Albedo satellites will eventually be the size of refrigerators, much larger than many other commercial Earth observation satellites currently operating far from Earth. It seems counterintuitive to make satellites so heavy — one might think that to counter increasing atmospheric drag, it would be necessary to make satellites as light as possible — but Albedo CEO Topher Haddad said in a recent interview that the company is capable of countering this. Towing using ultra-efficient electric propulsion and certain design decisions, such as mounting solar panels on the spacecraft instead of spreading them out across two wings.
“You usually post [the solar panels] You can generate more power that way, but we needed to reduce the cross-sectional area so that mass and that electrical thrust would give us a piece of resistance from the drag,” Haddad explained.
As the company moves toward putting hardware into orbit, it has also appointed Catherine Tobey as its first independent director to its six-person board.
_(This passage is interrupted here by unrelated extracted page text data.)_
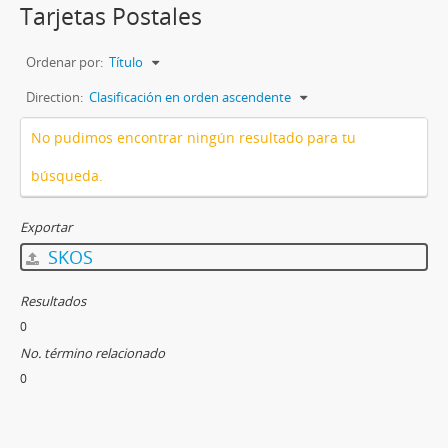
Tarjetas Postales
Ordenar por:
Título
Direction:
Clasificación en orden ascendente
No pudimos encontrar ningún resultado para tu
búsqueda.
Exportar
SKOS
Resultados
0
No. término relacionado
0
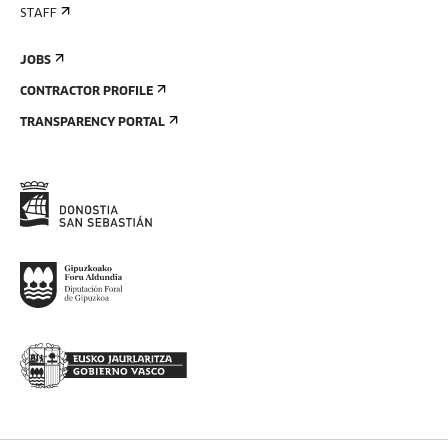
STAFF
JOBS
CONTRACTOR PROFILE
TRANSPARENCY PORTAL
Toby worked for 34 years at Lockheed Martin, eventually becoming vice president of the company’s $3 billion Space and Special Programs business line. (Before founding Albedo, Haddad gained significant experience at Lockheed Martin where he worked on some of these same systems.) This division did high-tech national security work, including classified projects — exactly the customer group that Albedo aims to target on the government side .
“She brings these two superpowers, which I think are very rare to have, both a deep technical understanding, not just of satellites, but of our unique niche of high-performance imaging satellites, and the relationship with national security customers and understanding that mission well,” Haddad said.